== Excerpted data

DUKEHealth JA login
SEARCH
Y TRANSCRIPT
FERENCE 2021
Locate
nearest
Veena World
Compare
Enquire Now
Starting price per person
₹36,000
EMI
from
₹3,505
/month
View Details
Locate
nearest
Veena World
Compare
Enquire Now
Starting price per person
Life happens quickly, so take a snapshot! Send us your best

====
== Excerpted data

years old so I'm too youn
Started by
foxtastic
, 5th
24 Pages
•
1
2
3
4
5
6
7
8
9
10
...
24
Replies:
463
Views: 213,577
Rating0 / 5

====
== Excerpted data

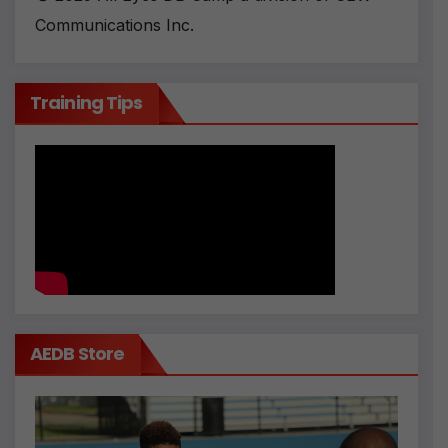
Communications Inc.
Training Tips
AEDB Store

====

Please give back, exactly as it stands above, the stretch from the line with "DUKEHealth JA login" through the line with "Life happens quickly, so", and no line outside it.

DUKEHealth JA login
SEARCH
Y TRANSCRIPT
FERENCE 2021
Locate
nearest
Veena World
Compare
Enquire Now
Starting price per person
₹36,000
EMI
from
₹3,505
/month
View Details
Locate
nearest
Veena World
Compare
Enquire Now
Starting price per person
Life happens quickly, so take a snapshot! Send us your best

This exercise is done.